A US judge ruled, in September, to throw out documents relating to Intel’s foreigners customers based on the Foreign Trade Antitrust Improvements Act, which basically puts non-US business dealings beyond US antitrust jurisdiction.
Intel has since argued that the ruling be extended to foreign documentation. As part of its objection, Intel claimed AMD had asked for an unreasonably large amount of discovery documents from Intel and its customers, which is expensive and time consuming.
AMD disagreed. It said evidence of Intel’s alleged coercion and other illicit conduct toward its overseas customers was relevant to support its claims that Intel shut it out from US export and domestic markets.
Special master Vincent Poppiti on Friday agreed with AMD, and has recommended that the overseeing judge, Joseph Farnan, permits the foreign documents.

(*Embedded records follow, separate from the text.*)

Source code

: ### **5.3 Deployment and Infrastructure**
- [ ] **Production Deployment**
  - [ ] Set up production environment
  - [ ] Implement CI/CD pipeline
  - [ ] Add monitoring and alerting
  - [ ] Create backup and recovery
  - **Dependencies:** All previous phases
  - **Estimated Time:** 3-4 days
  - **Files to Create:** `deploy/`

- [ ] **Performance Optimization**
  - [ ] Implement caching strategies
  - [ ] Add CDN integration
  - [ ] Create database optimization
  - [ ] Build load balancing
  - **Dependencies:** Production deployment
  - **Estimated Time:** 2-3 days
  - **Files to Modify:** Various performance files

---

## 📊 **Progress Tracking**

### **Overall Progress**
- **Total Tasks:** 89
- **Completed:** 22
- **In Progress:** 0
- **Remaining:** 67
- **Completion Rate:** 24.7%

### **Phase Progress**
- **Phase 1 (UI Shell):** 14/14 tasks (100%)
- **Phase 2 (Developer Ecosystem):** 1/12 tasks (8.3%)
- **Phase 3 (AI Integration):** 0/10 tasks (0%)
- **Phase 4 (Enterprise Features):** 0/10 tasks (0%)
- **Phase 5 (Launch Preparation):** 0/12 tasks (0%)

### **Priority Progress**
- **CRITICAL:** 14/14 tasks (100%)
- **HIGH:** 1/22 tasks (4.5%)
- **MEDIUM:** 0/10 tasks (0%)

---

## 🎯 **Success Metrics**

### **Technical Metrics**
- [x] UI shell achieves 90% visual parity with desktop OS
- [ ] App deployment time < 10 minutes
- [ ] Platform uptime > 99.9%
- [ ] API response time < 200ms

In his reasoning, Poppiti said that as the undisputed geographic market is global, and approximately 68% of the total worldwide production of computers powered by x86 microprocessors are sold to non-US customers evidence of foreign exclusionary conduct is essential for AMD to demonstrate that Intel has violated US antitrust laws.
An AMD spokesperson said the company hopes Farnan will issue a final approval to allow foreign documents by the end of the year. Generally speaking, the judge does grant the recommendation of the special master, said AMD spokesperson Mike Silverman.
Special masters are judges assigned to handle more administrative issues on behalf of the overseeing judge, often used in large and complex cases.
Market leader Intel is expected to file its opening brief by December 27, when it can object to Poppiti’s recommendation. The parties will then meet in court for a hearing before Farnan on January 12, when he will issue his final ruling on the matter.
The case isn’t expected to go to trail until 2009, mostly because of the massive amount of documentation AMD has requested. Intel reckons the foreign documentation alone adds up to more than 137 miles of paper.